If you looked at the antenna plans that I found, you'll see that some coils are needed in the antenna.  The outside of a PL-259 is almost the proper dimensions.

To get it up to where it needs to be I added a couple turns of masking tape to the outside of it.

After a bit of practice (as you can see in the background), I had two lengths of wire with suitable, although not perfect, coils.

Here is where I deviated from the flight plan on this.  It turns out that Home Depot doesn't stock flat pipe caps, or even PVC pipe flanges, so having a flat sheet of metal as the groundplane was right out.  Instead, I decided to build a vertical collinear dipole!

I had a dilemma on this.  If I used wire thin enough to fit into the SO-239 I was worried that it would bend when going into the radome.  But a larger wire wouldn't fit properly, so I decided to take a small piece of 1/4in copper tubing and use it as an adapter.  I solder the solid wire into it first, then created a solder filled cup in the other end, into which I set the post from the SO-239.  It works well, just be care to not get the connector too hot, otherwise the teflon in the connector will melt.  Also, be sure not to torque the post too much, it breaks easily.  This is why I decided to use a radome of PVC, to protect that fragile part.

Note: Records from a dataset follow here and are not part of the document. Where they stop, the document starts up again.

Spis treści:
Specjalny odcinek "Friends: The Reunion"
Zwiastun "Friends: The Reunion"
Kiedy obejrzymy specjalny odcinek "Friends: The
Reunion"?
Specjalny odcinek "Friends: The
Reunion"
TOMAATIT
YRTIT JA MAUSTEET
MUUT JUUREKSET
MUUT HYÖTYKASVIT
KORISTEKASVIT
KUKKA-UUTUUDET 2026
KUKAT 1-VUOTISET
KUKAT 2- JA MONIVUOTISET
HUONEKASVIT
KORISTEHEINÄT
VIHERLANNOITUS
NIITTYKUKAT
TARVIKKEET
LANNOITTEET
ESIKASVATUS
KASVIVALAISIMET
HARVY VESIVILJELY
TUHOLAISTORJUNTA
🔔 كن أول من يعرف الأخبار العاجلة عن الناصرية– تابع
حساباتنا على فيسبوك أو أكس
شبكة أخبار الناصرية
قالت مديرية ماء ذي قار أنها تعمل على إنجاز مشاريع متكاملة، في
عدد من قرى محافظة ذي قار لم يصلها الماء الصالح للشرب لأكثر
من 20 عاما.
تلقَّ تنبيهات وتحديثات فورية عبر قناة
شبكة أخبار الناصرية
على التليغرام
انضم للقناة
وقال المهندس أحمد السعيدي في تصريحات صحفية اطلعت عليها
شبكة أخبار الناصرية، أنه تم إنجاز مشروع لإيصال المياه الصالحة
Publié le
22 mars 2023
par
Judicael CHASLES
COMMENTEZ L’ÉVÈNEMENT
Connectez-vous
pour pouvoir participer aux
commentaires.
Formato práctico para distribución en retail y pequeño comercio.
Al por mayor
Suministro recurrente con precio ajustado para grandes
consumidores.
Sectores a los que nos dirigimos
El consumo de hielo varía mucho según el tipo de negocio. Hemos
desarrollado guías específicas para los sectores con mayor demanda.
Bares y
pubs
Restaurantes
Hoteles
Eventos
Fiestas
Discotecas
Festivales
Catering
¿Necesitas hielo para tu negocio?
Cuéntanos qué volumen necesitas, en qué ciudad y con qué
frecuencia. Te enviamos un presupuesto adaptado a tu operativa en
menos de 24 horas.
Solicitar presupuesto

The one step that I didn't take pictures of was putting the antenna into the PVC radome.  I used some foam wafers cut from old packing material as a dielectric standoff to keep the wire centered in the pipe.  I also built a 2m groundplane that used a similar technique, I will post pics of it soon so that you can get the general idea.

And here is the end result!  It seems to work fine business!  Within a couple of seconds of plugging it in I was up and receiving ADS-B signals.  And this is with the antenna at a measly ten feet off the ground!

Anyhow, I hope that you have enjoyed the post and wish you the best in your antenna making adventures!


Richard, KK4JDO

1 comment:

  1. 1090 Mhz is pretty neat for making antennas.. I found a home brew that was really small and a great performer.. Info at this link..

    I made an antenna tester, so I could tune it up..
    It allows me to get the relative reflected power... (Return loss).. Makes it easier to tune up things.